▶ [Extracted material]
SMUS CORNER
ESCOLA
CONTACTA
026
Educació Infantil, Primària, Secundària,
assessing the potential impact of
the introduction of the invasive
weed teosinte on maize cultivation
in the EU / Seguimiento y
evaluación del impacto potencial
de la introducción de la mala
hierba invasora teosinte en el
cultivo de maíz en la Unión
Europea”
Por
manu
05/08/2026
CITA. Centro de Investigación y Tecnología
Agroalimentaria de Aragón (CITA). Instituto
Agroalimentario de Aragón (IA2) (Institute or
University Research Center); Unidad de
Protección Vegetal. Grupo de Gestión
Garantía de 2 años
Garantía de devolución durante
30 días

▶ [Task item]
Please update the listing above by changing each "teosinte" to "teocintle" and leaving everything else as it is.

▶ [Your solution]
SMUS CORNER
ESCOLA
CONTACTA
026
Educació Infantil, Primària, Secundària,
assessing the potential impact of
the introduction of the invasive
weed teocintle on maize cultivation
in the EU / Seguimiento y
evaluación del impacto potencial
de la introducción de la mala
hierba invasora teocintle en el
cultivo de maíz en la Unión
Europea”
Por
manu
05/08/2026
CITA. Centro de Investigación y Tecnología
Agroalimentaria de Aragón (CITA). Instituto
Agroalimentario de Aragón (IA2) (Institute or
University Research Center); Unidad de
Protección Vegetal. Grupo de Gestión
Garantía de 2 años
Garantía de devolución durante
30 días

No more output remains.